The program, which includes interactive information delivered to patients via a tablet-like device, explains what to expect post-surgery and how patients can participate in their own care.
Project leader Professor Mari Botti, from the Centre for Quality and Patient Safety in Deakin’s Institute for Health Transformation, said the interactive MyStay program was critical to support patients to drive their own rehabilitation after painful surgery.
An evaluation of the program’s first intervention – for recovery post knee-replacements – was recently published in the journal BMJ Quality and Safety, showing a raft of benefits.
As part of the study, 241 patients at Epworth HealthCare were randomly assigned to use MyStay to supplement their regular care.
“Patients who used MyStay had a better understanding of their goals for recovery and reported less pain after their surgery,” Professor Botti said.
“Those using MyStay also stayed in hospital one less day on average, were more satisfied with their care, and more likely to recommend family or friends to the health service.”
Professor Botti said MyStay was currently delivered on the Epworth’s Point of Care System, a bedside information system that patients can access for a range of services, with nurses and physiotherapists also using MyStay with patients in guided sessions.
“MyStay provides patients with clear information to complement guidance from clinicians, and the great thing is patients can access this support any time they want, quickly, easily and consistently,” she said.
“From the first day of surgery, patients can use the MyStay program to access information about their goals for the day, and how they can manage their pain, keep safe and prepare for discharge
“Animations of recovery and specific rehabilitation exercises also support patients to participate in their recovery.
“It’s a game changer for engaging patients in their recovery.”

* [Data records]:
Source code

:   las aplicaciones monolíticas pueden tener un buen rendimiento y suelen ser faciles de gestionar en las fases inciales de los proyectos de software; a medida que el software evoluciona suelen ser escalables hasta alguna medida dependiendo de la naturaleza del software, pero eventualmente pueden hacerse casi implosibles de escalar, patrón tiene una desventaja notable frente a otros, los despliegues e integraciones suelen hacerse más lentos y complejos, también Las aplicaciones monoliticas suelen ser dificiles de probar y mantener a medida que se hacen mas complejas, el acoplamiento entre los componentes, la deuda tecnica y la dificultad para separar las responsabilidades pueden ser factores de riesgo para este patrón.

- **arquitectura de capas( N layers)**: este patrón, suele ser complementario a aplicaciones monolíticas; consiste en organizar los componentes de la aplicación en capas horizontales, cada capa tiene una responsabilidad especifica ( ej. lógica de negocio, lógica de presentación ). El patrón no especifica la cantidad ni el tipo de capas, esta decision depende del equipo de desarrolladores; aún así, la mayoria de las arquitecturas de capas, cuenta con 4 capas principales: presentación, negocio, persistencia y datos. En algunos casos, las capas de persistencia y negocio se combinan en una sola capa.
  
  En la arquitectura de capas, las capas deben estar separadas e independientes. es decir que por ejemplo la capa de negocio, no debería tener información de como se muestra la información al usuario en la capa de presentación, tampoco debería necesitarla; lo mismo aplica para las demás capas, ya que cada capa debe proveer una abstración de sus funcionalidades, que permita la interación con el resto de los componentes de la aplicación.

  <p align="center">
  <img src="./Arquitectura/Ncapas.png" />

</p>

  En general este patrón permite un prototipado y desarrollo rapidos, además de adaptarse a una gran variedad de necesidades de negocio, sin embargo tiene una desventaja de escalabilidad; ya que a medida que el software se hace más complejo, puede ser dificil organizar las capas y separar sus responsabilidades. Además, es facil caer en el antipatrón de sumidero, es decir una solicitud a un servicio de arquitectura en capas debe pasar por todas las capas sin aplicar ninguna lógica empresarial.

* [Tasks to carry out]:
(A) Decide whether each statement agrees with the article about the MyStay program, answering yes or no and quoting the words of the article that settle it: (i) 241 patients at Epworth HealthCare were randomly assigned to use MyStay; (ii) patients using MyStay stayed in hospital two fewer days on average; (iii) the published evaluation concerned recovery after hip replacements.
(B) Carry the article about the MyStay program on from its final sentence.
The entries have no connection to the article about the MyStay program.

* [Set of answers]:
(A)
(i) Yes: "241 patients at Epworth HealthCare were randomly assigned to use MyStay to supplement their regular care."
(ii) No: "Those using MyStay also stayed in hospital one less day on average."
(iii) No: "for recovery post knee-replacements."

(B)
Following the success of the knee replacement pilot, a MyStay hip replacement program is currently being trialled at Epworth HealthCare, with a cardiac and spinal surgery program under development as well.
The cardiac program will be developed with the assistance of collaborators at the Deakin Software and Technology Innovation Laboratory, with plans to trial this intervention across multiple sites.
Senior Lecturer in Deakin’s School of Nursing and Midwifery Dr Jo Mcdonall, also part of the MyStay development team, said patient participation was fundamental to safe and high-quality healthcare.
“But it’s not enough to just give patients the information they need, without any structured support to digest and implement it,” Dr McDonall said.
“Innovative solutions are needed to help patients participate effectively in their care to the extent that this is preferred.”
The MyStay knee and hip replacement programs were developed and tested in collaboration with Epworth Victor Smorgon Chair of Surgery Professor Richard de Steiger, from the University of Melbourne and Enlighten Health, and in consultation with patients, surgeons, physiotherapists and nurses.
The program received initial funding from The Norman Beischer Fund for Women and Babies, and received further development and implementation funding from The Baker Foundation.